In particular, J.’s withdrawal from the social group – and sequestering with D. – have been making my place there rather lonely, in many ways.  From the beginning J. was apparently disinterested in questing with me, which was disappointing, and that trend – and its accompanied pairing off with D. – has begun to bug me.  Makes me feel a bit snubbed, in spire of her claims that it’s her preferred way to play the game. Her pairing with D. belies that claim in many ways. I think it would have been great fun to quest with her, although when I did after that first day or two she was so quiet – things were not like that first day.

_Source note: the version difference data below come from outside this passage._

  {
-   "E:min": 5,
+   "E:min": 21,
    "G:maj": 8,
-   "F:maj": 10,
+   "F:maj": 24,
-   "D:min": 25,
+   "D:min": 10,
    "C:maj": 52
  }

So, after an incredibly illuminating conversation with Jon, I have decided to join several of our guild’s game defectors and check out Age of Conan (AoC), the newest big MMO to hit the market.  It’s generating a lot of attention from the hardcore set, and Jon explained that the first few months, when everyone is figuring out the puzzles, such as they are, are by fart the most fun.  It strikes me, furthermore, that participating in a new MMO might be a distinctly different social space with far more interaction than currently present in WoW, especially at lower levels. No one has maxed out the game levels and started on a 4th character there, to be sure.

Had an interesting text chat with M. last night, renewing our old flirtation, and reinvigorating much of the stimulation of such chat. He said he missed me, and enthusiastically urged me to join AoC.  I was both flattered by his attention and thrilled to have something new to explore. It was also so very nice to realise that our conversations of a month ago have not soured into something uncomfortable or odd.  I believe that rest we had from any interaction at all for I think it was nearly 2 weeks, all told, was critical in allowing us to return to those energies. I’m excited to venture into new territory.

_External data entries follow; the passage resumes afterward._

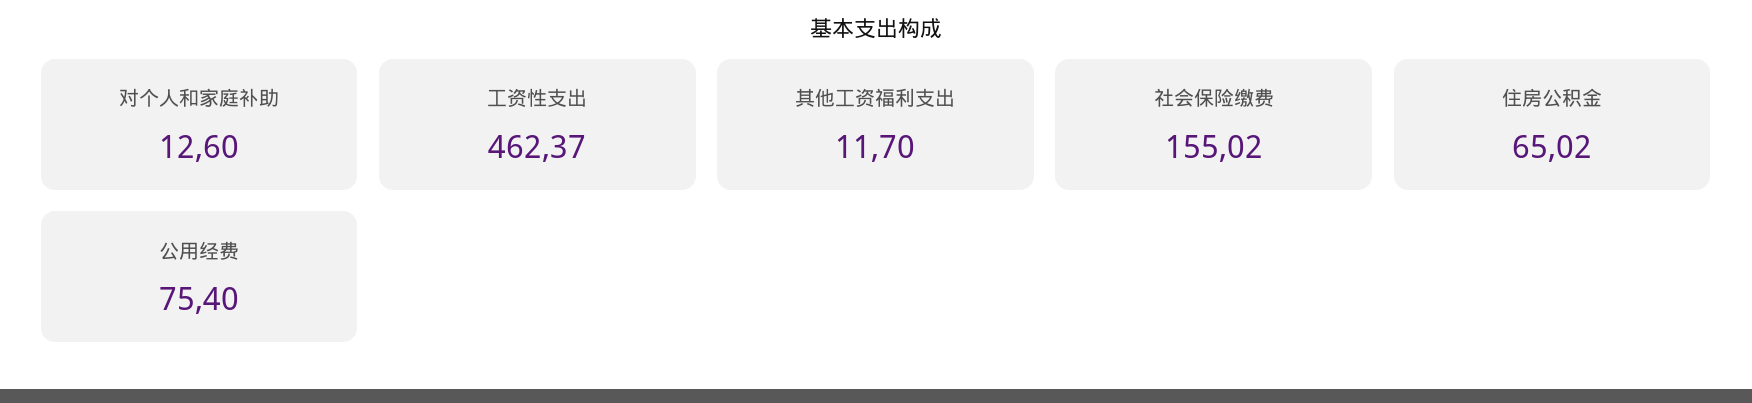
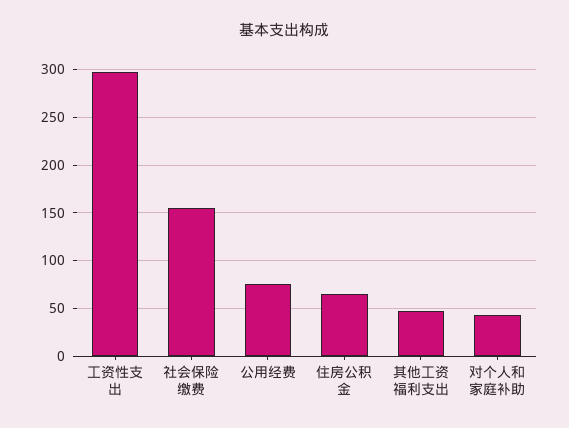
  {
-   "对个人和家庭补助": 12.6,
+   "对个人和家庭补助": 40,
-   "工资性支出": 462.37,
+   "工资性支出": 300,
-   "其他工资福利支出": 11.7,
+   "其他工资福利支出": 50,
    "社会保险缴费": 155.02,
    "住房公积金": 65.02,
    "公用经费": 75.4
  }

M. is coming to my state this summer at some point, and I know he will want to meet me. I’m not sure I want that exposure, though. Given the intimacy of our conversations, I’m not sure I want to “out” myself as myself – all the phyisicalities that are surely different than he imagines. I am positive he has painted a far more flattering image of me, that, in spite of having seen my photos would be rather shattered upon meeting me in the flesh. I’m having too much fun playing the sex kitten with him to risk the spoiling of that image. What’s the point of meeting M. in the flesh, anyway? Better to keep the cyberfantasy alive and well. I’m enjoying it so much, that even absent disappointment from him, I would feel self-conscious in a way that online interaction and voice do not engender, and honestly, I don’t want to bother with those feelings.

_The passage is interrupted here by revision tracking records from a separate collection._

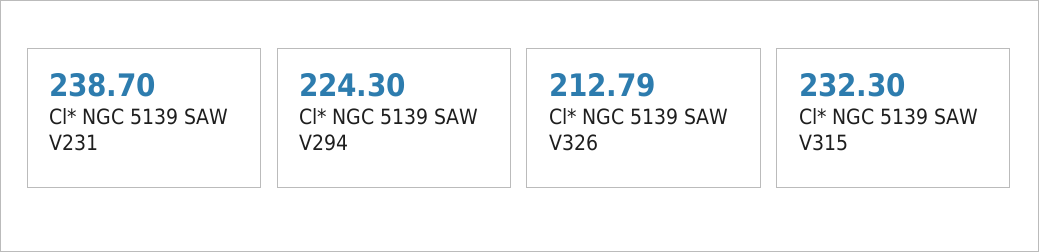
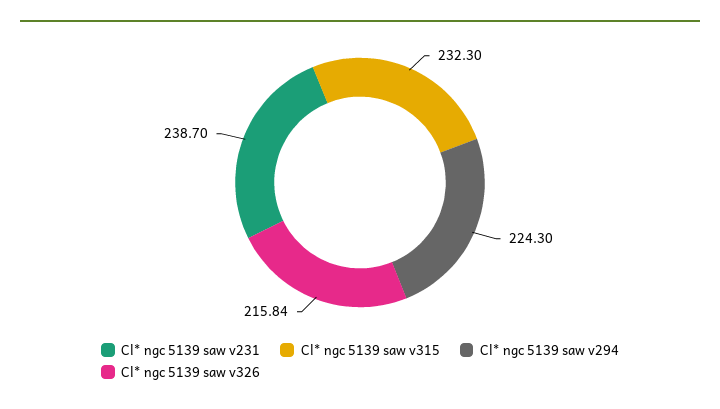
  {
    "Cl* NGC 5139 SAW V231": 238.7,
    "Cl* NGC 5139 SAW V294": 224.3,
-   "Cl* NGC 5139 SAW V326": 212.79,
+   "Cl* NGC 5139 SAW V326": 215.84,
    "Cl* NGC 5139 SAW V315": 232.3
  }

A final set of thoughts for this morning. I received a friend request on Facebook from Car., D.’s cousin. So now, through that and his friend links, I have seen photos of him, and one terrible one of D. himself. Car. was exactly as I had pictured him: slightly dark, slim, cute in a boyish way, and a bit wild. D. seems similar, but it’s hard to tell from his photo in a hoodie. I sent a friend request to D., as well, although given how private he seems to be, I’m not sure he’ll approve it.  We’ll see. Now, of course, they also know what I look like. It doesn’t bother me in the least – I have lots of control over what kind of images go out there into cyberspace. And there’s something intimately pleasing about knowing what we all look like offline: it’s a special knowledge, and sharing it reinforces my relationship with D. in particular, but Car. a bit, as well.